- **Task details**: Rewrite each line of the records below as a numbered list, omitting any blank lines.
== Segment start ==
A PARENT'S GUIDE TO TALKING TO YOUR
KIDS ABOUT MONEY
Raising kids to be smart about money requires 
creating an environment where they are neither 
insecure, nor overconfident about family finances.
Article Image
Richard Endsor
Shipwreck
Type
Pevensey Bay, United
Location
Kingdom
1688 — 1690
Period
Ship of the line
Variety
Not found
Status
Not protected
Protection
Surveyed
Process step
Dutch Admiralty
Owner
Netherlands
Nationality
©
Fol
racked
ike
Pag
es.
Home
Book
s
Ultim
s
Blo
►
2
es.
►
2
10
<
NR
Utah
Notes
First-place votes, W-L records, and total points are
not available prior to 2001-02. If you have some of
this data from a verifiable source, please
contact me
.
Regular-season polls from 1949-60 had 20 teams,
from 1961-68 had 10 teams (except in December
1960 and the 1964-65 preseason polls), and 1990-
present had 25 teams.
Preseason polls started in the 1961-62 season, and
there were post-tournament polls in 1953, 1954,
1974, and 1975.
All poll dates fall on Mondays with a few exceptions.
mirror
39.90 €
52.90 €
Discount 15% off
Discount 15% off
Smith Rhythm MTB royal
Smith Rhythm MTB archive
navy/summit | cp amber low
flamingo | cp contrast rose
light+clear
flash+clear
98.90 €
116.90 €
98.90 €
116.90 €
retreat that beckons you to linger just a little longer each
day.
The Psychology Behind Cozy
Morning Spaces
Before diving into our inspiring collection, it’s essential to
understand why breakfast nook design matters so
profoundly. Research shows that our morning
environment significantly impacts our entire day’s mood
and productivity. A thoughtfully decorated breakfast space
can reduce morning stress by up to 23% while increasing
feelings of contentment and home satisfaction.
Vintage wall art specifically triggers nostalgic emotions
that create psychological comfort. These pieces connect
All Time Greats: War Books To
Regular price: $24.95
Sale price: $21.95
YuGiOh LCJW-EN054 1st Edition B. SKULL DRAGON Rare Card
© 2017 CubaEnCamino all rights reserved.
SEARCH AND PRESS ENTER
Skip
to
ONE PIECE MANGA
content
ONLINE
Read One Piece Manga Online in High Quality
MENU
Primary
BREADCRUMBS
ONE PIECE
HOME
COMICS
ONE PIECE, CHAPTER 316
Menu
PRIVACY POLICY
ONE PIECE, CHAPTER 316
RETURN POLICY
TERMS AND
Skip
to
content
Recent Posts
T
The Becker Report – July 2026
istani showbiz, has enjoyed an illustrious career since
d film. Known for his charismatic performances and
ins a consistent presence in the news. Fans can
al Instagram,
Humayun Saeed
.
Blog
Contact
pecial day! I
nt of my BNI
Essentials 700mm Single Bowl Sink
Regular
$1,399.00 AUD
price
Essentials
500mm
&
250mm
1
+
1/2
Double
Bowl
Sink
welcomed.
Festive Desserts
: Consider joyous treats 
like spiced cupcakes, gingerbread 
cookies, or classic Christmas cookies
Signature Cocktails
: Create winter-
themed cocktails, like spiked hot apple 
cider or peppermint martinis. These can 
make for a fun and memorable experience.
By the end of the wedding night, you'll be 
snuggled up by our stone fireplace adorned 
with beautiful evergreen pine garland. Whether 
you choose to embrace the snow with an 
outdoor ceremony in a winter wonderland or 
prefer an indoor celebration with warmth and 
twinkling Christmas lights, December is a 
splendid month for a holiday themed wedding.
== Segment end ==
- **Exercise response**:
1. A PARENT'S GUIDE TO TALKING TO YOUR
2. KIDS ABOUT MONEY
3. Raising kids to be smart about money requires 
4. creating an environment where they are neither 
5. insecure, nor overconfident about family finances.
6. Article Image
7. Richard Endsor
8. Shipwreck
9. Type
10. Pevensey Bay, United
11. Location
12. Kingdom
13. 1688 — 1690
14. Period
15. Ship of the line
16. Variety
17. Not found
18. Status
19. Not protected
20. Protection
21. Surveyed
22. Process step
23. Dutch Admiralty
24. Owner
25. Netherlands
26. Nationality
27. ©
28. Fol
29. racked
30. ike
31. Pag
32. es.
33. Home
34. Book
35. s
36. Ultim
37. s
38. Blo
39. ►
40. 2
41. es.
42. ►
43. 2
44. 10
45. <
46. NR
47. Utah
48. Notes
49. First-place votes, W-L records, and total points are
50. not available prior to 2001-02. If you have some of
51. this data from a verifiable source, please
52. contact me
53. .
54. Regular-season polls from 1949-60 had 20 teams,
55. from 1961-68 had 10 teams (except in December
56. 1960 and the 1964-65 preseason polls), and 1990-
57. present had 25 teams.
58. Preseason polls started in the 1961-62 season, and
59. there were post-tournament polls in 1953, 1954,
60. 1974, and 1975.
61. All poll dates fall on Mondays with a few exceptions.
62. mirror
63. 39.90 €
64. 52.90 €
65. Discount 15% off
66. Discount 15% off
67. Smith Rhythm MTB royal
68. Smith Rhythm MTB archive
69. navy/summit | cp amber low
70. flamingo | cp contrast rose
71. light+clear
72. flash+clear
73. 98.90 €
74. 116.90 €
75. 98.90 €
76. 116.90 €
77. retreat that beckons you to linger just a little longer each
78. day.
79. The Psychology Behind Cozy
80. Morning Spaces
81. Before diving into our inspiring collection, it’s essential to
82. understand why breakfast nook design matters so
83. profoundly. Research shows that our morning
84. environment significantly impacts our entire day’s mood
85. and productivity. A thoughtfully decorated breakfast space
86. can reduce morning stress by up to 23% while increasing
87. feelings of contentment and home satisfaction.
88. Vintage wall art specifically triggers nostalgic emotions
89. that create psychological comfort. These pieces connect
90. All Time Greats: War Books To
91. Regular price: $24.95
92. Sale price: $21.95
93. YuGiOh LCJW-EN054 1st Edition B. SKULL DRAGON Rare Card
94. © 2017 CubaEnCamino all rights reserved.
95. SEARCH AND PRESS ENTER
96. Skip
97. to
98. ONE PIECE MANGA
99. content
100. ONLINE
101. Read One Piece Manga Online in High Quality
102. MENU
103. Primary
104. BREADCRUMBS
105. ONE PIECE
106. HOME
107. COMICS
108. ONE PIECE, CHAPTER 316
109. Menu
110. PRIVACY POLICY
111. ONE PIECE, CHAPTER 316
112. RETURN POLICY
113. TERMS AND
114. Skip
115. to
116. content
117. Recent Posts
118. T
119. The Becker Report – July 2026
120. istani showbiz, has enjoyed an illustrious career since
121. d film. Known for his charismatic performances and
122. ins a consistent presence in the news. Fans can
123. al Instagram,
124. Humayun Saeed
125. .
126. Blog
127. Contact
128. pecial day! I
129. nt of my BNI
130. Essentials 700mm Single Bowl Sink
131. Regular
132. $1,399.00 AUD
133. price
134. Essentials
135. 500mm
136. &
137. 250mm
138. 1
139. +
140. 1/2
141. Double
142. Bowl
143. Sink
144. welcomed.
145. Festive Desserts
146. : Consider joyous treats 
147. like spiced cupcakes, gingerbread 
148. cookies, or classic Christmas cookies
149. Signature Cocktails
150. : Create winter-
151. themed cocktails, like spiked hot apple 
152. cider or peppermint martinis. These can 
153. make for a fun and memorable experience.
154. By the end of the wedding night, you'll be 
155. snuggled up by our stone fireplace adorned 
156. with beautiful evergreen pine garland. Whether 
157. you choose to embrace the snow with an 
158. outdoor ceremony in a winter wonderland or 
159. prefer an indoor celebration with warmth and 
160. twinkling Christmas lights, December is a 
161. splendid month for a holiday themed wedding.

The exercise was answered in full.